[[ DATASET CONTENT open ]]
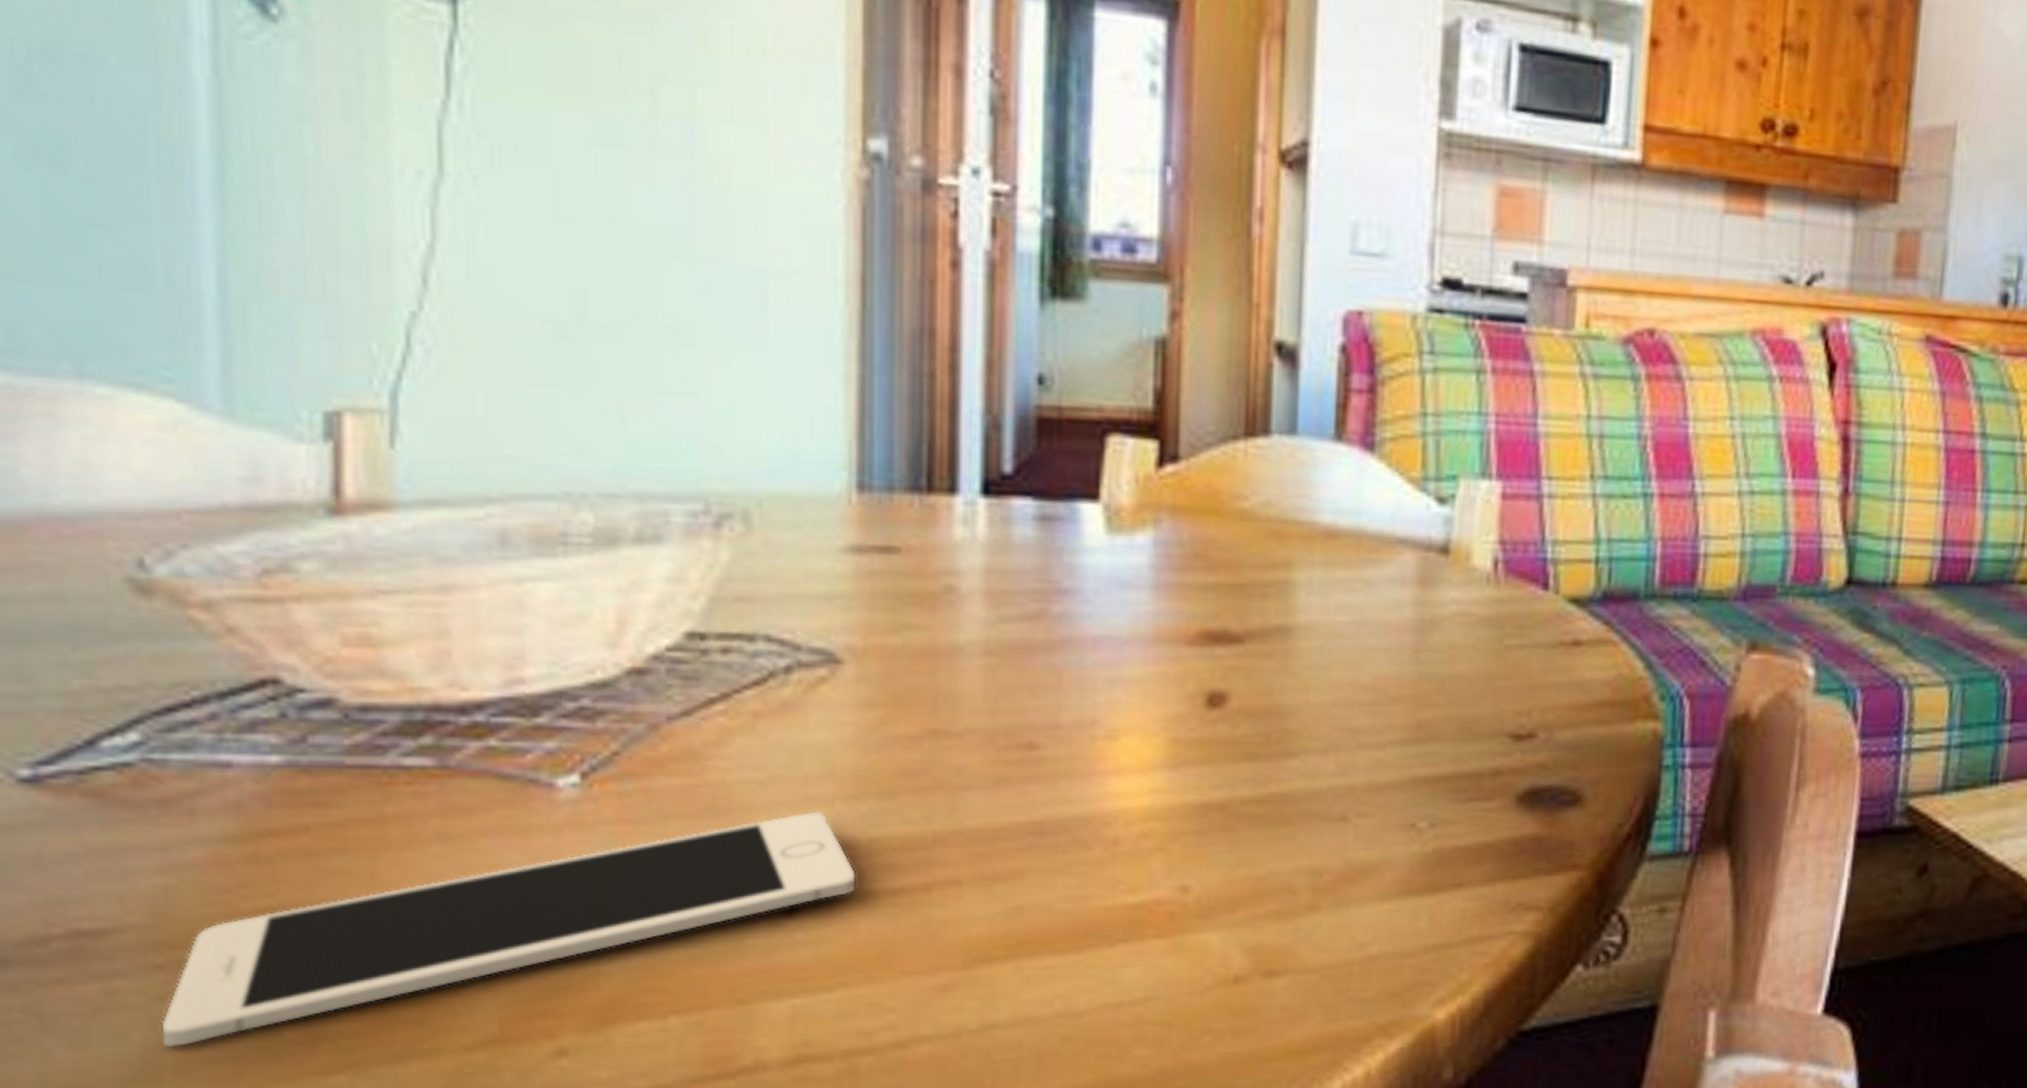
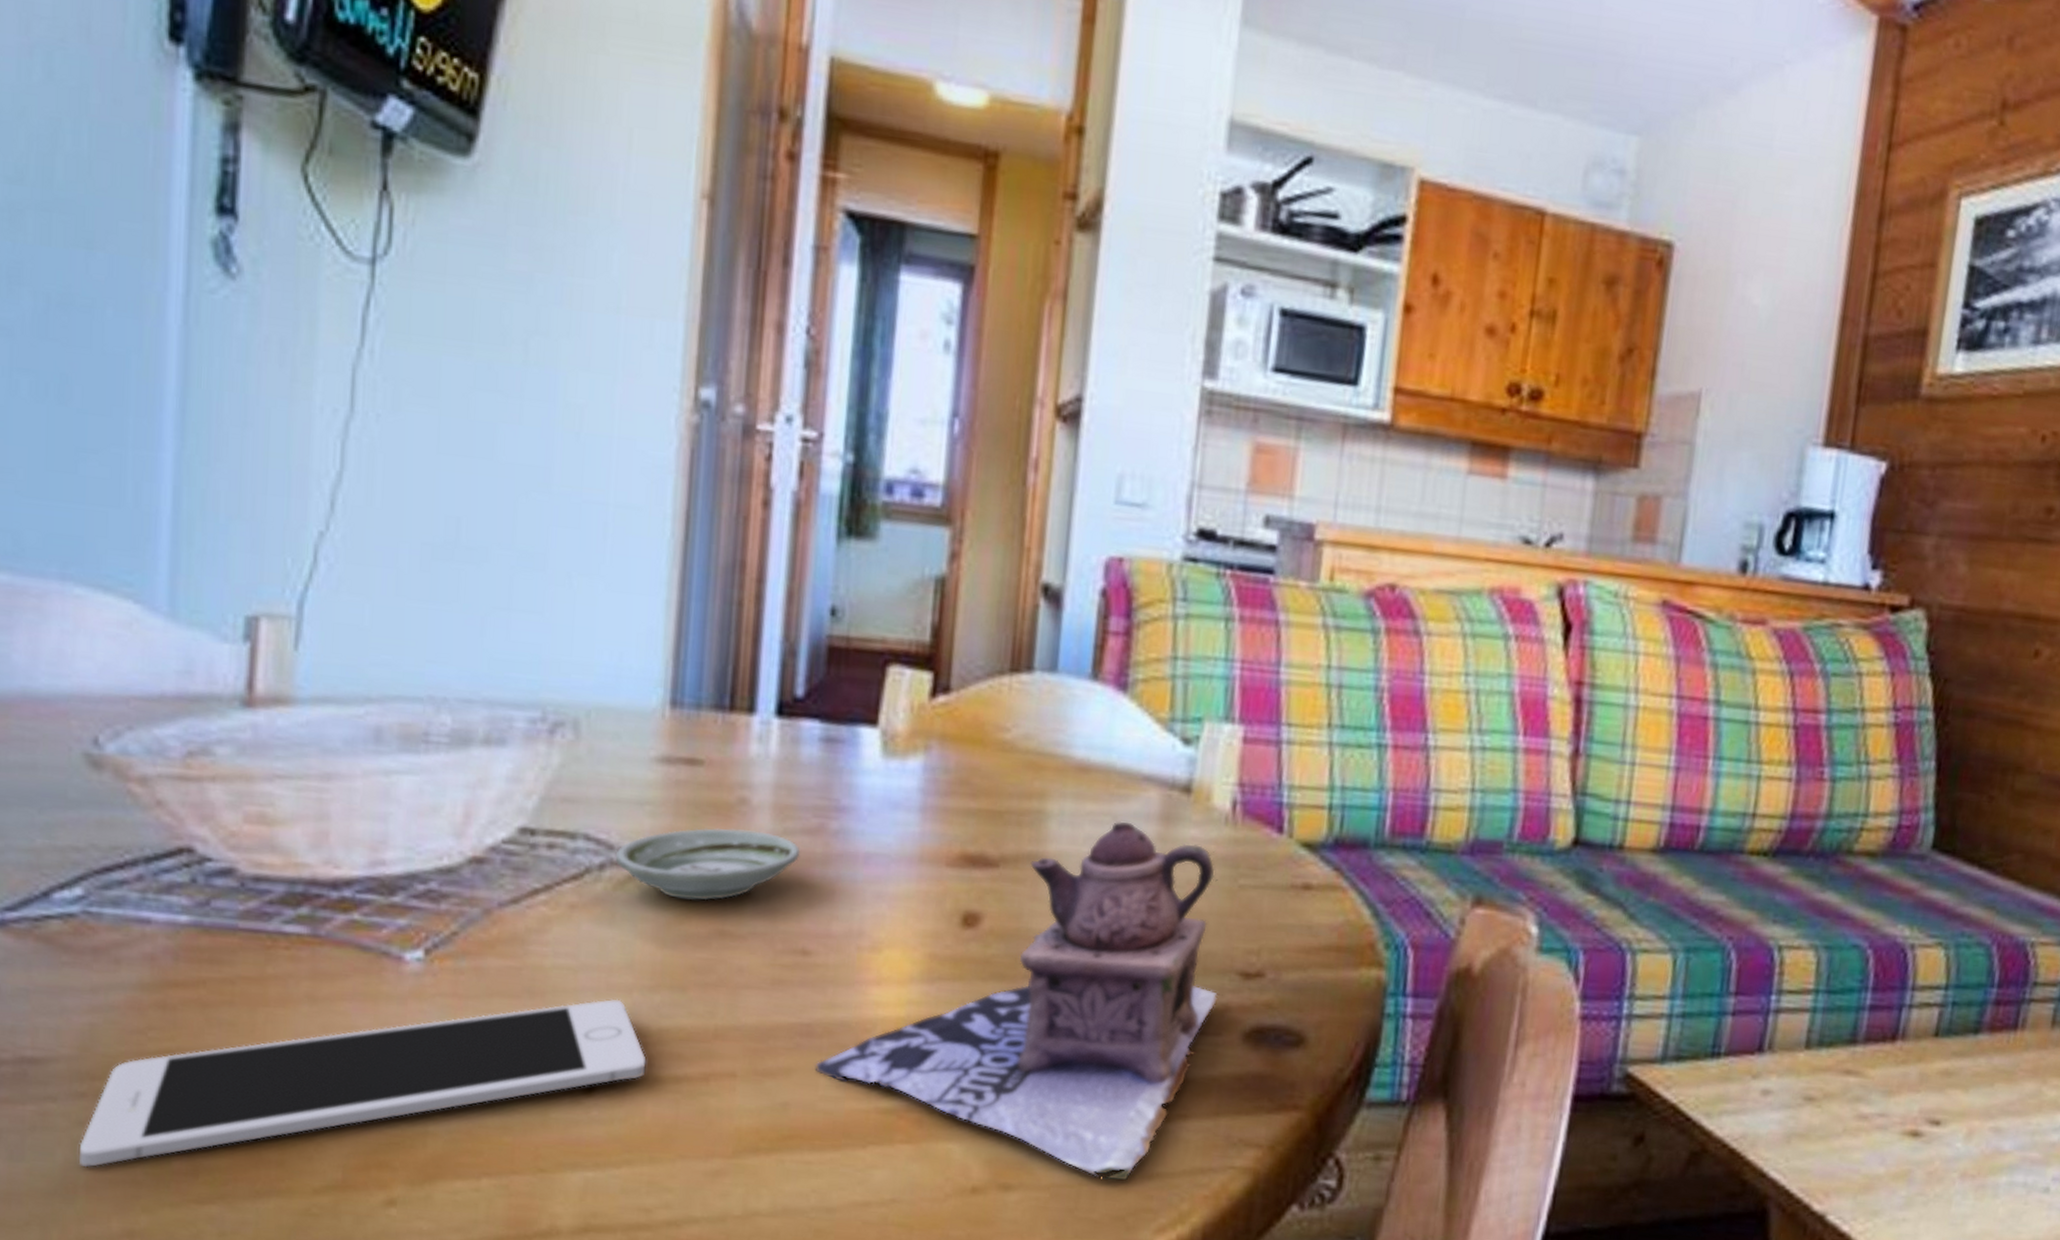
saucer: none [803,619,1020,699] -> present [615,827,801,900]
teapot: none [1051,587,1493,956] -> present [815,821,1223,1180]

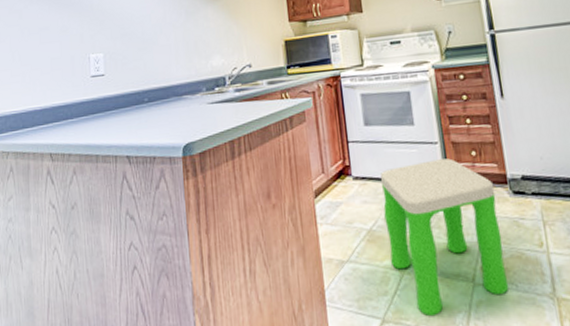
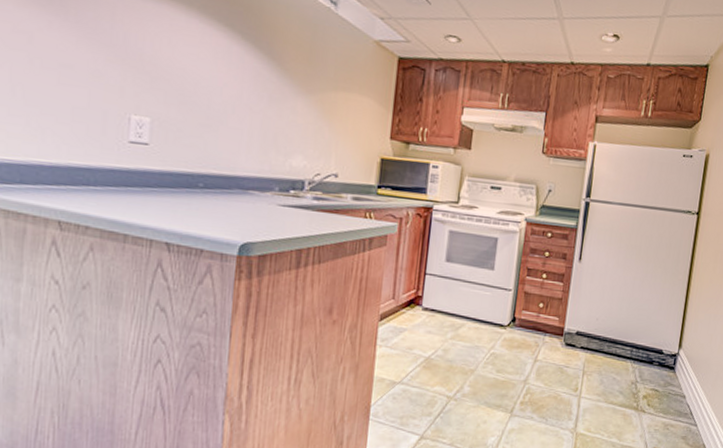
stool: present [381,158,510,317] -> none [441,304,551,438]

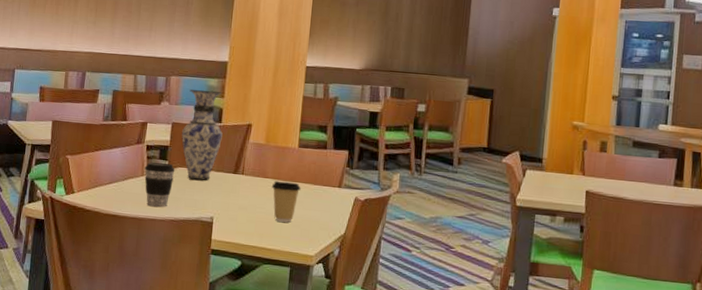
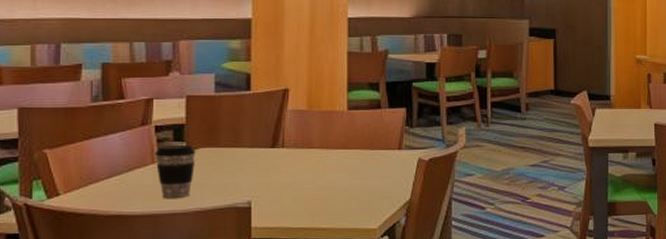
vase: present [181,89,223,181] -> none [199,53,253,160]
coffee cup: present [271,180,301,223] -> none [319,149,355,196]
[[ DATASET CONTENT closed ]]
JOB:
Pictures stay out; reproduce every line of the records exactly.

EXPECTED OUTPUT:
saucer: none [803,619,1020,699] -> present [615,827,801,900]
teapot: none [1051,587,1493,956] -> present [815,821,1223,1180]

stool: present [381,158,510,317] -> none [441,304,551,438]

vase: present [181,89,223,181] -> none [199,53,253,160]
coffee cup: present [271,180,301,223] -> none [319,149,355,196]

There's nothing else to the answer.